Exercise description
Retype the data exactly, leaving nothing out.

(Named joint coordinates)
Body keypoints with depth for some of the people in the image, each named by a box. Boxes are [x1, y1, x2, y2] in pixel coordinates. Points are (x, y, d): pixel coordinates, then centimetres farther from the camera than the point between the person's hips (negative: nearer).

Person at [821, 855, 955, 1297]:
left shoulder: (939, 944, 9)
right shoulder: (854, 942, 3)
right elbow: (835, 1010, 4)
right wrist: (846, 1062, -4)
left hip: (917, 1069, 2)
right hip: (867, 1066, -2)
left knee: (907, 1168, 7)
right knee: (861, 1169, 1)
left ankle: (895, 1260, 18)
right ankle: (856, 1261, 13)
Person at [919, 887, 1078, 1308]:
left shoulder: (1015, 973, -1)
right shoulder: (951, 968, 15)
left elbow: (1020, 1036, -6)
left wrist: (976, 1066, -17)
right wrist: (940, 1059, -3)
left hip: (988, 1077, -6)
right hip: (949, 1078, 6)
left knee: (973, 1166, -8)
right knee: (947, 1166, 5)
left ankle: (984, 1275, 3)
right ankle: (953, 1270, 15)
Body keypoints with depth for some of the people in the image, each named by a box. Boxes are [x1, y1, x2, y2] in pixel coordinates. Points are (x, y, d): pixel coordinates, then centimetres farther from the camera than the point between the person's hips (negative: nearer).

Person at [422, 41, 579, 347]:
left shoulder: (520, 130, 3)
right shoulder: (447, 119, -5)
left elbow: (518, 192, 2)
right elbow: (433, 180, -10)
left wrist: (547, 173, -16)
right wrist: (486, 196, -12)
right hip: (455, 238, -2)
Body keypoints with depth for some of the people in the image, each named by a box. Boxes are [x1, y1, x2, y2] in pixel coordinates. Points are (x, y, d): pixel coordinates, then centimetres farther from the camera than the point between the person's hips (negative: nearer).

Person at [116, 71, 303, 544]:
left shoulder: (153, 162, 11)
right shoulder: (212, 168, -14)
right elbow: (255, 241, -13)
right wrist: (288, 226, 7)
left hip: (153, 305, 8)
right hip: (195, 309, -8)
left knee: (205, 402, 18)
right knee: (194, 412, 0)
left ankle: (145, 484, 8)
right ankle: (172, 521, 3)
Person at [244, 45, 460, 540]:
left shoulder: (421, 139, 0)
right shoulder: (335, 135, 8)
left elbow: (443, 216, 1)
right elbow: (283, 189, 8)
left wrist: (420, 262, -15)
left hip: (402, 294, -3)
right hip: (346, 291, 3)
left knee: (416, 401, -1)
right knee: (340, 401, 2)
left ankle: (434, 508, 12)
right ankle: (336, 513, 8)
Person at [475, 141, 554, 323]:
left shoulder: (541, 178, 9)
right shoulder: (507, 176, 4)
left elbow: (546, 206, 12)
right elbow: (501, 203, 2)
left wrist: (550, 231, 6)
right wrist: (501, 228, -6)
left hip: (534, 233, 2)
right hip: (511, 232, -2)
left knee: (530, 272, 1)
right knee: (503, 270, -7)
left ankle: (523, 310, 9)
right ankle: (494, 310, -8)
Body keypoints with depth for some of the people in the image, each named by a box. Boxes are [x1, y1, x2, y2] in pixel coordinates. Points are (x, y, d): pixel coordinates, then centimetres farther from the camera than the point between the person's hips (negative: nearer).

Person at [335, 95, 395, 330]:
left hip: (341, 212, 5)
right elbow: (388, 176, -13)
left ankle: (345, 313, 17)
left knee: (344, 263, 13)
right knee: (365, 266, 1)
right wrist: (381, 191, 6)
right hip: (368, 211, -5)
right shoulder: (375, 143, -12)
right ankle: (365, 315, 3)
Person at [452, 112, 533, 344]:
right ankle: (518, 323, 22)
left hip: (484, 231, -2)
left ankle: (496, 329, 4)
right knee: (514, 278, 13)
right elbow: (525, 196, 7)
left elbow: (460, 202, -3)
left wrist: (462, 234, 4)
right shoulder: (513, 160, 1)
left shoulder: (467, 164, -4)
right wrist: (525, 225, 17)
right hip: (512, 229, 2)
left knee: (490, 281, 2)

Task answer
Body keypoints with depth for some of the people in the image, each named by a box. Boxes are [x1, y1, x2, y2] in pixel coordinates. Points are (x, y, d): pixel coordinates, then centimetres farther from the camera than the point between the person's hips (negative: nearer).

Person at [821, 855, 955, 1297]:
left shoulder: (939, 944, 9)
right shoulder: (854, 942, 3)
right elbow: (835, 1010, 4)
right wrist: (846, 1062, -4)
left hip: (917, 1069, 2)
right hip: (867, 1066, -2)
left knee: (907, 1168, 7)
right knee: (861, 1169, 1)
left ankle: (895, 1260, 18)
right ankle: (856, 1261, 13)
Person at [919, 887, 1078, 1308]:
left shoulder: (1015, 973, -1)
right shoulder: (951, 968, 15)
left elbow: (1020, 1036, -6)
left wrist: (976, 1066, -17)
right wrist: (940, 1059, -3)
left hip: (988, 1077, -6)
right hip: (949, 1078, 6)
left knee: (973, 1166, -8)
right knee: (947, 1166, 5)
left ankle: (984, 1275, 3)
right ankle: (953, 1270, 15)
Body keypoints with depth for some of the people in the image, each named by a box. Boxes are [x1, y1, x2, y2] in pixel coordinates. Points are (x, y, d): pixel coordinates, then centimetres farther from the camera than the point between the person's hips (negative: nearer).

Person at [422, 41, 579, 347]:
left shoulder: (520, 130, 3)
right shoulder: (447, 119, -5)
left elbow: (518, 192, 2)
right elbow: (433, 180, -10)
left wrist: (547, 173, -16)
right wrist: (486, 196, -12)
right hip: (455, 238, -2)
Body keypoints with depth for some of the people in the image, each named by a box. Boxes are [x1, y1, x2, y2] in pixel coordinates. Points are (x, y, d): pixel coordinates, then centimetres farther from the camera than the point between the person's hips (negative: nearer).

Person at [116, 71, 303, 544]:
left shoulder: (153, 162, 11)
right shoulder: (212, 168, -14)
right elbow: (255, 241, -13)
right wrist: (288, 226, 7)
left hip: (153, 305, 8)
right hip: (195, 309, -8)
left knee: (205, 402, 18)
right knee: (194, 412, 0)
left ankle: (145, 484, 8)
right ankle: (172, 521, 3)
Person at [244, 45, 460, 540]:
left shoulder: (421, 139, 0)
right shoulder: (335, 135, 8)
left elbow: (443, 216, 1)
right elbow: (283, 189, 8)
left wrist: (420, 262, -15)
left hip: (402, 294, -3)
right hip: (346, 291, 3)
left knee: (416, 401, -1)
right knee: (340, 401, 2)
left ankle: (434, 508, 12)
right ankle: (336, 513, 8)
Person at [475, 141, 554, 323]:
left shoulder: (541, 178, 9)
right shoulder: (507, 176, 4)
left elbow: (546, 206, 12)
right elbow: (501, 203, 2)
left wrist: (550, 231, 6)
right wrist: (501, 228, -6)
left hip: (534, 233, 2)
right hip: (511, 232, -2)
left knee: (530, 272, 1)
right knee: (503, 270, -7)
left ankle: (523, 310, 9)
right ankle: (494, 310, -8)
Body keypoints with depth for some of the people in the image, each named by a box. Boxes are [x1, y1, x2, y2] in pixel coordinates. Points are (x, y, d): pixel coordinates, then centimetres farther from the camera than the point between the person's hips (negative: nearer).

Person at [335, 95, 395, 330]:
left hip: (341, 212, 5)
right elbow: (388, 176, -13)
left ankle: (345, 313, 17)
left knee: (344, 263, 13)
right knee: (365, 266, 1)
right wrist: (381, 191, 6)
right hip: (368, 211, -5)
right shoulder: (375, 143, -12)
right ankle: (365, 315, 3)
Person at [452, 112, 533, 344]:
right ankle: (518, 323, 22)
left hip: (484, 231, -2)
left ankle: (496, 329, 4)
right knee: (514, 278, 13)
right elbow: (525, 196, 7)
left elbow: (460, 202, -3)
left wrist: (462, 234, 4)
right shoulder: (513, 160, 1)
left shoulder: (467, 164, -4)
right wrist: (525, 225, 17)
right hip: (512, 229, 2)
left knee: (490, 281, 2)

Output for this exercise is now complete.